Instantly other dogs around the place took up the chorus, far and near. They had been silent in awe while the terrible wolf voice rang through the air and shrilled at the moon. But now they took sudden heart. They barked savagely. The rancher could not help smiling as he listened.
He looked out the open doorway, and, after his head had been turned from his lamp, for a moment, he could see the dim stars sprinkled low along the edge of the sky, like gold dust sprinkling velvet of the darkest blue. The sharp taste of alkali was in the wind that puffed lazily through the entrance, and he closed his eyes and smiled again. For it was a good world, in the eyes of Andrew Apperley. He only hoped that his idle younger brother might find in this new region some sort of challenge that would make a man of him. Then he turned back to his work and kept busily at it until he felt that the distant eyes of the stars, behind him, were replaced by others, watching him coldly
, and closer at hand.
He raised his head and waited, and felt his blood turn cold. Then, whirling about in a sudden panic, he saw, just on the verge of the shadows at his door, where the weak lamplight met the black heart of the night, two eyes filled with green, terrible fire, watching him intently. After that, he distinguished the whole mighty form of Comanche.
He laid his hand upon the revolver in his holster, but he hesitated to draw it, for the instant that he made such a movement, he knew that the monster would fly at him. And though his bullet might plow straight through the body of the wolf dog, still, unless it reached the heart, Comanche would be at him for a few dying slashes. Andrew Apperley knew beforehand what even one of those white sword strokes could mean.
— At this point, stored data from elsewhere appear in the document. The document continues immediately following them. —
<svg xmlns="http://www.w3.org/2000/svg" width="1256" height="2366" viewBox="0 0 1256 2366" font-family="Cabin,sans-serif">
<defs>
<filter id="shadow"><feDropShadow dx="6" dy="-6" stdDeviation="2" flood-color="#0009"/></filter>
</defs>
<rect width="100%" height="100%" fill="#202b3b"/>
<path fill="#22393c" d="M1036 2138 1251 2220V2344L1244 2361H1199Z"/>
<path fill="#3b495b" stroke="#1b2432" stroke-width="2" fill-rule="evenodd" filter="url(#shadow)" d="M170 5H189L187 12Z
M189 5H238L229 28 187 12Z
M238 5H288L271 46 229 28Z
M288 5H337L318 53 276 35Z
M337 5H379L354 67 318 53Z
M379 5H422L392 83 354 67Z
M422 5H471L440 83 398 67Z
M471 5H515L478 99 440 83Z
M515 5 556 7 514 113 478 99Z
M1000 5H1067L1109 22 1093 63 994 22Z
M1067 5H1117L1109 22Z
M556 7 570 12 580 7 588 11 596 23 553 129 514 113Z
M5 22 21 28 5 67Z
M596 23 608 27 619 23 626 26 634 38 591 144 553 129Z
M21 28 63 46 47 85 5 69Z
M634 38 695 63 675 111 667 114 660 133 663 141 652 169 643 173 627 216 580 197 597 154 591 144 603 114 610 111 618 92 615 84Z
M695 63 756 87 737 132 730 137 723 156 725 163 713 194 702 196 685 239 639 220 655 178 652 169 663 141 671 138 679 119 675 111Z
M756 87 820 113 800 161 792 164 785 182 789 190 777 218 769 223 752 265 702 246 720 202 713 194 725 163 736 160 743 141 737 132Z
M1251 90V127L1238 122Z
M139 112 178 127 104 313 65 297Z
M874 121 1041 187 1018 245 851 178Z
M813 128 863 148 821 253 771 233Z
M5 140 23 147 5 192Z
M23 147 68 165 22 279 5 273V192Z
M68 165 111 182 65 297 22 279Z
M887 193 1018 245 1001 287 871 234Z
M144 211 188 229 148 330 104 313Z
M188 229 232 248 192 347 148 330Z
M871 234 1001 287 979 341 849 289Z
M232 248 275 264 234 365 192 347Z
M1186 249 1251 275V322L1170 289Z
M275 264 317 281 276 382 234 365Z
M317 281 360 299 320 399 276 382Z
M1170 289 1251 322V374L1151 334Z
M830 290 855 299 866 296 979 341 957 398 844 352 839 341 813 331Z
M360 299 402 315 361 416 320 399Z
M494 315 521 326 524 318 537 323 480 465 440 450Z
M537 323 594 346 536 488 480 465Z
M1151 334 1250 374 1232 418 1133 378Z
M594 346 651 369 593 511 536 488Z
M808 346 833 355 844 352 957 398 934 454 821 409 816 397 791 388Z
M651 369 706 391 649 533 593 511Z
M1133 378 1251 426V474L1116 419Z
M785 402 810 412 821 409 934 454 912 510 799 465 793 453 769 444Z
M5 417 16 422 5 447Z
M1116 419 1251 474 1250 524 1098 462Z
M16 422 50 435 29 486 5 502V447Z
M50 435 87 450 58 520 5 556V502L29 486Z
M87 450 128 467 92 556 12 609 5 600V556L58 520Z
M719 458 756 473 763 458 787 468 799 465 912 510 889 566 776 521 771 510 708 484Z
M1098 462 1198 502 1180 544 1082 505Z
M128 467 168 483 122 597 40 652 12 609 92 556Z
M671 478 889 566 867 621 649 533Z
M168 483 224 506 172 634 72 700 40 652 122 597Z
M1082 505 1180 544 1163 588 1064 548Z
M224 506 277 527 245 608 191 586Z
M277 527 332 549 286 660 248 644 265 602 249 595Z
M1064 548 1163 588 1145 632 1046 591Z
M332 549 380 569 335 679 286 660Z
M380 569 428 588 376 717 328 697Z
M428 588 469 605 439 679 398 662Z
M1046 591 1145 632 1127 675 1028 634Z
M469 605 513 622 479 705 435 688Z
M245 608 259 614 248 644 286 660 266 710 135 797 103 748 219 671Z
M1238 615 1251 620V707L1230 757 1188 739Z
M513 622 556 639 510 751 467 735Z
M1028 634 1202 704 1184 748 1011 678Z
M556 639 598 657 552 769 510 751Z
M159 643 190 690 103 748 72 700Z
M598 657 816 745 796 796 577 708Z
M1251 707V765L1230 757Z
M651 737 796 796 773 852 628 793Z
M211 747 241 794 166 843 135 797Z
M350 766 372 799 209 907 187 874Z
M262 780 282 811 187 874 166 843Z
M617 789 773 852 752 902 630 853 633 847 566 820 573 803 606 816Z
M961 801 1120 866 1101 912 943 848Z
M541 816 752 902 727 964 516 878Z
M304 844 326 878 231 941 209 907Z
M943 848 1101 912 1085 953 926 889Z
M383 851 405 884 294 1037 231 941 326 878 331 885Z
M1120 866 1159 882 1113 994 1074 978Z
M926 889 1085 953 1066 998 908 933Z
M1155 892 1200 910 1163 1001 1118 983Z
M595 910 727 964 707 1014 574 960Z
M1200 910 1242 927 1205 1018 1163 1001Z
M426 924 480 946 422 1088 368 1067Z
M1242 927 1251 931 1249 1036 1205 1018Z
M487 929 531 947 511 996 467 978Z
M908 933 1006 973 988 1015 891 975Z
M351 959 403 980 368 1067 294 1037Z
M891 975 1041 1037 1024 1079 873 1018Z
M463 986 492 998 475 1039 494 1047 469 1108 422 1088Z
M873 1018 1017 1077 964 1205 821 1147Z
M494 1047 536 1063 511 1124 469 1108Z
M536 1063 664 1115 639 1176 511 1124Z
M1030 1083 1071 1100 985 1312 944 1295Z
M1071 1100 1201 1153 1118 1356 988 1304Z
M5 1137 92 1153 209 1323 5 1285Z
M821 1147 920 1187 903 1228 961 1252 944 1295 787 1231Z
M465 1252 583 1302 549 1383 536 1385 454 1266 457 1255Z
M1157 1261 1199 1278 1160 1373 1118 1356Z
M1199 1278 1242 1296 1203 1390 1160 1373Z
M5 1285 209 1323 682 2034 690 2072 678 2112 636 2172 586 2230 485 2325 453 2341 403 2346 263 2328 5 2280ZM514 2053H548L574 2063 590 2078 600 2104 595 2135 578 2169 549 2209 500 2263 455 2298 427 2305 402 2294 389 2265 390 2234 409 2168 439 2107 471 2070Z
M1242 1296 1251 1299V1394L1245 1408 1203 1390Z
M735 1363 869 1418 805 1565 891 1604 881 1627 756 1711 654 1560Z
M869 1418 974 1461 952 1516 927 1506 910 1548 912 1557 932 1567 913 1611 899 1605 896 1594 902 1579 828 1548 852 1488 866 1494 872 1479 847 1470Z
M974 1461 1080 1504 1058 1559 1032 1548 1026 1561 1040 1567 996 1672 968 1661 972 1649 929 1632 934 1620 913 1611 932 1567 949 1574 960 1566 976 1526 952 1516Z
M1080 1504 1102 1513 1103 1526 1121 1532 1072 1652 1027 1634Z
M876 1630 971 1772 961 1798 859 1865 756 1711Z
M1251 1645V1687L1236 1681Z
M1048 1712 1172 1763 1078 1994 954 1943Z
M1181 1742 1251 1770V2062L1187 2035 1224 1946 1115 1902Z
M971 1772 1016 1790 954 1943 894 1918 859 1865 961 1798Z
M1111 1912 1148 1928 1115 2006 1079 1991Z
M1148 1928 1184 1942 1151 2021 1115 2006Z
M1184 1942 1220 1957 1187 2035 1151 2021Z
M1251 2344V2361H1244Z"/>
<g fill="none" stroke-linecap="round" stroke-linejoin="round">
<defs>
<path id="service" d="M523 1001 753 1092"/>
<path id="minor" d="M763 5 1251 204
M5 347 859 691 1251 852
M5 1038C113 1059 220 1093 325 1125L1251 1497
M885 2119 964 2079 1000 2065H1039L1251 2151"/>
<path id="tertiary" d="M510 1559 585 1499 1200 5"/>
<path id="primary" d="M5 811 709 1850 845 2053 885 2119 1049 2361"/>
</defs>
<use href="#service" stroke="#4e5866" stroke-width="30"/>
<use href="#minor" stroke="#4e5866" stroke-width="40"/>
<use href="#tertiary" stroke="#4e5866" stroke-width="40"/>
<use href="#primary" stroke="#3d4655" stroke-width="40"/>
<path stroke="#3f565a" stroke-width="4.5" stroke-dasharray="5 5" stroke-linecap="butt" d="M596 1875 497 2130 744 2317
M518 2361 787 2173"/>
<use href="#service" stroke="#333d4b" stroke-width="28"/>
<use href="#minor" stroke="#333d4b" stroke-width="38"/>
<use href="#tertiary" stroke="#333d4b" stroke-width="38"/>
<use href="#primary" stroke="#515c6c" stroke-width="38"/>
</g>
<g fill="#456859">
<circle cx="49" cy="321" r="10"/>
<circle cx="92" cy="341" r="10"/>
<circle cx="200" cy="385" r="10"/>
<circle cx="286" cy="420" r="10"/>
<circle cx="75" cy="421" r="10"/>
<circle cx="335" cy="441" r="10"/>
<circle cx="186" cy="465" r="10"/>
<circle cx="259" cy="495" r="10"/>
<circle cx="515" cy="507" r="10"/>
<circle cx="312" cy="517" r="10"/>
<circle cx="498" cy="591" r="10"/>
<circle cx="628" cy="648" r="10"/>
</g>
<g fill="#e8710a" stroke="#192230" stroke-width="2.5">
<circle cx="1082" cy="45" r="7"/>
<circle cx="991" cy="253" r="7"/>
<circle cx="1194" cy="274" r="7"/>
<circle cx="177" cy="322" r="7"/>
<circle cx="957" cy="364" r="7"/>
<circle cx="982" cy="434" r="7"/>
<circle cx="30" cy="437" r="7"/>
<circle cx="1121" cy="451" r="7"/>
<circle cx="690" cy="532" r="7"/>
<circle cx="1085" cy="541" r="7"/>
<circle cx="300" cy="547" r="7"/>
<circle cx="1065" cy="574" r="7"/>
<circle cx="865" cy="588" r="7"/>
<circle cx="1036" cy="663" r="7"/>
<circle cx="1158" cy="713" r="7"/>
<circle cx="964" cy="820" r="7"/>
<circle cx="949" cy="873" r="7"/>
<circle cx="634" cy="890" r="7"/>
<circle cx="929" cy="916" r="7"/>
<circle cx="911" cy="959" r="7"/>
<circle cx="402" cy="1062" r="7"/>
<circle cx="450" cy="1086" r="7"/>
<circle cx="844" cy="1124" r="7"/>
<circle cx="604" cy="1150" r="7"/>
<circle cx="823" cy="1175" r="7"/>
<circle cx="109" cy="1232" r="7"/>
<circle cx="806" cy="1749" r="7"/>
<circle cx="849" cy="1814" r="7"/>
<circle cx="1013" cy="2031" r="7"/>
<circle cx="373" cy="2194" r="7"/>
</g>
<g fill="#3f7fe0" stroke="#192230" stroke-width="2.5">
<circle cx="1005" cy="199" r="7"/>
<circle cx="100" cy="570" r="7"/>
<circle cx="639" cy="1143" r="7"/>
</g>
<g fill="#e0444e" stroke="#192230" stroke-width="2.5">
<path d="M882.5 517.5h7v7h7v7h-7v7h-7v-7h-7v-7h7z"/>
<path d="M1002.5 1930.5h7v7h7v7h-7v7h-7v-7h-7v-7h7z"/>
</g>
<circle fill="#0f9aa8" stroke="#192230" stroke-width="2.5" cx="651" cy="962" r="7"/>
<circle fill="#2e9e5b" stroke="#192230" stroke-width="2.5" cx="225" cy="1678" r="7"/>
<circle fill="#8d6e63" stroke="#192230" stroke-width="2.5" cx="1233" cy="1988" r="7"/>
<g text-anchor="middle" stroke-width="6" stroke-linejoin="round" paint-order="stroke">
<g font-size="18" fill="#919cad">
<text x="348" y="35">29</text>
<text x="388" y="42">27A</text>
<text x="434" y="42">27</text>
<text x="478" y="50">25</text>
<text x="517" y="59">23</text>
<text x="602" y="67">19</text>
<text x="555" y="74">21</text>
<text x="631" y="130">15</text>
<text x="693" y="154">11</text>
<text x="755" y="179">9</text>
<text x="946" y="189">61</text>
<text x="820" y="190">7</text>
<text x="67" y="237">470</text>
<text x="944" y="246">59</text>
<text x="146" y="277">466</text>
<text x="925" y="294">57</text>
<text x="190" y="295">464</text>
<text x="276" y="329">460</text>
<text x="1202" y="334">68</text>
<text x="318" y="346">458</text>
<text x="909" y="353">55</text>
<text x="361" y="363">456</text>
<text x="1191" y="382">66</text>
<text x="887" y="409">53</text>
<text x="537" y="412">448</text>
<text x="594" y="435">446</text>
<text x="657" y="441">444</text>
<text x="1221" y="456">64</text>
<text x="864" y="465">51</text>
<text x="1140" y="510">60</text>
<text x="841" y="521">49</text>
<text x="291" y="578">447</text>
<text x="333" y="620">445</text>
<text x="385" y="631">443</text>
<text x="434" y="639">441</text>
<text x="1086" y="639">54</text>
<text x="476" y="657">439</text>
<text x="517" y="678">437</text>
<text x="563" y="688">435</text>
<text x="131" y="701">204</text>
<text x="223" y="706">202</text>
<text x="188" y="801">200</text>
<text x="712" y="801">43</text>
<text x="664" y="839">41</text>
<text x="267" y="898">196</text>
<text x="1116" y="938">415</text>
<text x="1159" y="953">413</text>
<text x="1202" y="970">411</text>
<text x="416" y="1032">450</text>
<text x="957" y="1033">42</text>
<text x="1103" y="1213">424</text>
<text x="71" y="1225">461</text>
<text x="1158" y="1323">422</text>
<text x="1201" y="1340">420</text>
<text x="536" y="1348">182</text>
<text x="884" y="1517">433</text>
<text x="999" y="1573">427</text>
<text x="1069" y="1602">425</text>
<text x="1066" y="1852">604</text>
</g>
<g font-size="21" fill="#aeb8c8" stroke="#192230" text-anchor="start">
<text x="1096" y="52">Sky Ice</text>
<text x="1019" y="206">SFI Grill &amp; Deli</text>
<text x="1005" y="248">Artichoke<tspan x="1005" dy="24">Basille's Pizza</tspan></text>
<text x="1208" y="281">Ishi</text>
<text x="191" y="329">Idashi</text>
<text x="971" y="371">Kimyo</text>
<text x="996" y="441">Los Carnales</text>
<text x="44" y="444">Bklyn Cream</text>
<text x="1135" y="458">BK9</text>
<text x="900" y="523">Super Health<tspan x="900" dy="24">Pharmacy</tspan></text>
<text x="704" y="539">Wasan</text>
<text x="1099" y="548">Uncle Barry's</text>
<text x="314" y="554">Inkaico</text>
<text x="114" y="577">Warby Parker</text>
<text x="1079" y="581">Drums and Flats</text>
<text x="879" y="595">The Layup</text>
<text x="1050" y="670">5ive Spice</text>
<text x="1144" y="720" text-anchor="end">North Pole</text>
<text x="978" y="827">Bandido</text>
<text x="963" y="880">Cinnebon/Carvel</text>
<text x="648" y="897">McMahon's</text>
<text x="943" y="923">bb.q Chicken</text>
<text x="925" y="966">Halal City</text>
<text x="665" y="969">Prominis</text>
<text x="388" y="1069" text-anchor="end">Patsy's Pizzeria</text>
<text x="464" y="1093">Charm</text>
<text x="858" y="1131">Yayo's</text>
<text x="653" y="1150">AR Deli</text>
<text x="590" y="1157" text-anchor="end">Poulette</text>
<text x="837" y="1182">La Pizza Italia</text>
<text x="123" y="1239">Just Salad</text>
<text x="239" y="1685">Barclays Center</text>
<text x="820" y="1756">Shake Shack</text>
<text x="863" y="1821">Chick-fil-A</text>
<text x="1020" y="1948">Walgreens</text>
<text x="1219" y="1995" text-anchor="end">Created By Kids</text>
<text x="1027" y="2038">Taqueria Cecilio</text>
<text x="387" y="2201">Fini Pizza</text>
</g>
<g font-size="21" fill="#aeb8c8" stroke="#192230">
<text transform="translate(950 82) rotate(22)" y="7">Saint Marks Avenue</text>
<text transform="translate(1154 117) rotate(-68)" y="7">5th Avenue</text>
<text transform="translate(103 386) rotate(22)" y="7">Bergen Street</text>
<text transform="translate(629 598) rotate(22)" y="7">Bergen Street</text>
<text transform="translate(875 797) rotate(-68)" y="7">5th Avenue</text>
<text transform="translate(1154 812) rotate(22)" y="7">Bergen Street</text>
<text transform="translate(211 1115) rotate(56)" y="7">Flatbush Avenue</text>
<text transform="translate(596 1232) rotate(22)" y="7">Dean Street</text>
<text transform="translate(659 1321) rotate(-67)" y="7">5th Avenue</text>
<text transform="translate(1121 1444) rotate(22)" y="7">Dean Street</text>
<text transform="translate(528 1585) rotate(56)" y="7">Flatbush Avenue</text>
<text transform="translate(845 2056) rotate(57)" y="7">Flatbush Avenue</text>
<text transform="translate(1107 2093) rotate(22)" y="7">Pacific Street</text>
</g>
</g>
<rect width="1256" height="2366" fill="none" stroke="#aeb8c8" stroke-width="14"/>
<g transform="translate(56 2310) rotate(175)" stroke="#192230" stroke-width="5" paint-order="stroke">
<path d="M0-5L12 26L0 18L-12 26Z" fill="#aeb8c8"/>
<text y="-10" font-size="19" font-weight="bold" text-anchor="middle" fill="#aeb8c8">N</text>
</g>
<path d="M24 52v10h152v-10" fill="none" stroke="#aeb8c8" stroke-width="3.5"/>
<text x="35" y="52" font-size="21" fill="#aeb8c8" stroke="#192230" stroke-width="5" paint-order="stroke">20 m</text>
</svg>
He grew tenser. He thought of calling out. But he felt that a call, or anything more than a move of the hand, would bring terrible danger flying at his throat.
So he endured through a few terrible seconds until a man’s voice said gently from the black of the night: “I came down to get Comanche. But I thought that perhaps I’d better see you first, about the price.”
Into the glimmering verge of the circle of light stepped the form of Single Jack.
“Deems! Deems!” exclaimed the rancher. “Come in, man!”
The criminal stepped into the doorway and out of it, with a movement swift as a boxer’s. Having removed himself from the glow that framed him in the doorway as an excellent target for any marksman, he took up his position against the wall, at an angle from which he could watch both the rancher and the open door, with all of the perils that might lurk beyond it.
Comanche, still snarling silently, with a lifted lip, slunk in with his master and planted himself in front of him, his mane bristling as he faced Apperley.
“Sit down,” said the rancher, “and tell me how in the name of all that is wonderful, you managed to get across the open range to this place. Didn’t you know that they were looking for you all up and down the line of the railroad?”